◆ 原始文档:
◆ ◆ ◆ ◆ ◆
Hbase 之 Shell 初级(二)
一. 前言
之前写过的一篇【Hbase 之 Shell 初级(一)】示例介绍了 Hbase General Group 和 DDL Group 下相关 Shell 操作,本文继续介绍一下 Namespace 及 DML 相关 Shell 操作。
二. Shell Api 介绍
1. Group Of Namespace
命名空间是表的逻辑分组,类似于关系型数据库中的相关表分组。命名空间由以下几部分组成:
- 表
- RegionServer 分组
- 权限
- 限额
1.1 create_namespace
创建命名空间。语法如下:
hbase> create_namespace 'ns1'
hbase> create_namespace 'ns1', {'PROERTY_NAME'=>'PROPERTY_VALUE'}
演示如下:
hbase(main):011:0> create_namespace 'ns_test'
0 row(s) in 0.0260 seconds
hdfs 目录下多出一个子目录,如下:
$ hdfs dfs -ls /apps/hbase/data/data/
Found 4 items
drwxr-xr-x - hbase hdfs 0 2018-05-21 10:41 /apps/hbase/data/data/default
drwxr-xr-x - hbase hdfs 0 2018-05-21 10:39 /apps/hbase/data/data/hbase
drwx------ - hbase hdfs 0 2018-05-28 22:09 /apps/hbase/data/data/ns_test
1.2 describe_namespace
显示命名空间的描述。语法如下:
hbase> describe_namespace 'ns1'
演示如下:
hbase(main):013:0> describe_namespace 'ns_test'
DESCRIPTION
{NAME => 'ns_test'}
1 row(s) in 0.0050 seconds
1.3 alter_namespace
修改已存在的命名空间,语法如下:
To add/modify a property:
hbase> alter_namespace 'ns1', {METHOD => 'set', 'PROERTY_NAME' => 'PROPERTY_VALUE'}
To delete a property:
hbase> alter_namespace 'ns1', {METHOD => 'unset', NAME=>'PROERTY_NAME'}
演示如下:
hbase(main):015:0> alter_namespace 'ns_test', {METHOD => 'set', 'PROERTY_NAME' => 'PROPERTY_VALUE'}
0 row(s) in 0.0430 seconds
hbase(main):016:0> describe_namespace 'ns_test'
DESCRIPTION
{NAME => 'ns_test', PROERTY_NAME => 'PROPERTY_VALUE'}
1 row(s) in 0.0100 seconds
hbase(main):018:0> alter_namespace 'ns_test', {METHOD => 'unset', NAME=>'PROERTY_NAME'}
0 row(s) in 0.0130 seconds
hbase(main):019:0>
hbase(main):020:0* describe_namespace 'ns_test'
DESCRIPTION
{NAME => 'ns_test'}
1 row(s) in 0.0090 seconds
1.4 drop_namespace
删除空的命名空间,注意:要删除命名空间必须先删除其下的所有表。
◆ ◆ ◆ ◆ ◆
提取的页面文本数据:

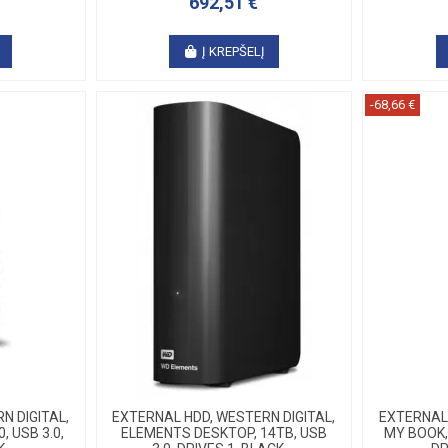
692,51 €
Į KREPŠELĮ
-68,66 €
N DIGITAL,
EXTERNAL HDD, WESTERN DIGITAL,
EXTERNAL 
, USB 3.0,
ELEMENTS DESKTOP, 14TB, USB
MY BOOK,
◆ ◆ ◆ ◆ ◆
◆ 理解自测:
1. 按照这篇介绍 HBase Shell 操作的文章,删除命名空间之前必须先做什么?
2. 请接着这篇介绍 HBase Shell 操作的文章的最后一句往下写。

◆ 逐题答案:
1. 必须先删除该命名空间下的所有表。

2.
演示如下:
- 删除非空命名空间,会报错
hbase(main):027:0> drop_namespace 'ns_test'
ERROR: org.apache.hadoop.hbase.constraint.ConstraintException: Only empty namespaces can be removed. Namespace ns_test has 1 tables
at org.apache.hadoop.hbase.master.TableNamespaceManager.remove(TableNamespaceManager.java:211)
at org.apache.hadoop.hbase.master.HMaster.deleteNamespace(HMaster.java:2987)
at org.apache.hadoop.hbase.master.MasterRpcServices.deleteNamespace(MasterRpcServices.java:521)
at org.apache.hadoop.hbase.protobuf.generated.MasterProtos$MasterService$2.callBlockingMethod(MasterProtos.java:60010)
at org.apache.hadoop.hbase.ipc.RpcServer.call(RpcServer.java:2150)
at org.apache.hadoop.hbase.ipc.CallRunner.run(CallRunner.java:112)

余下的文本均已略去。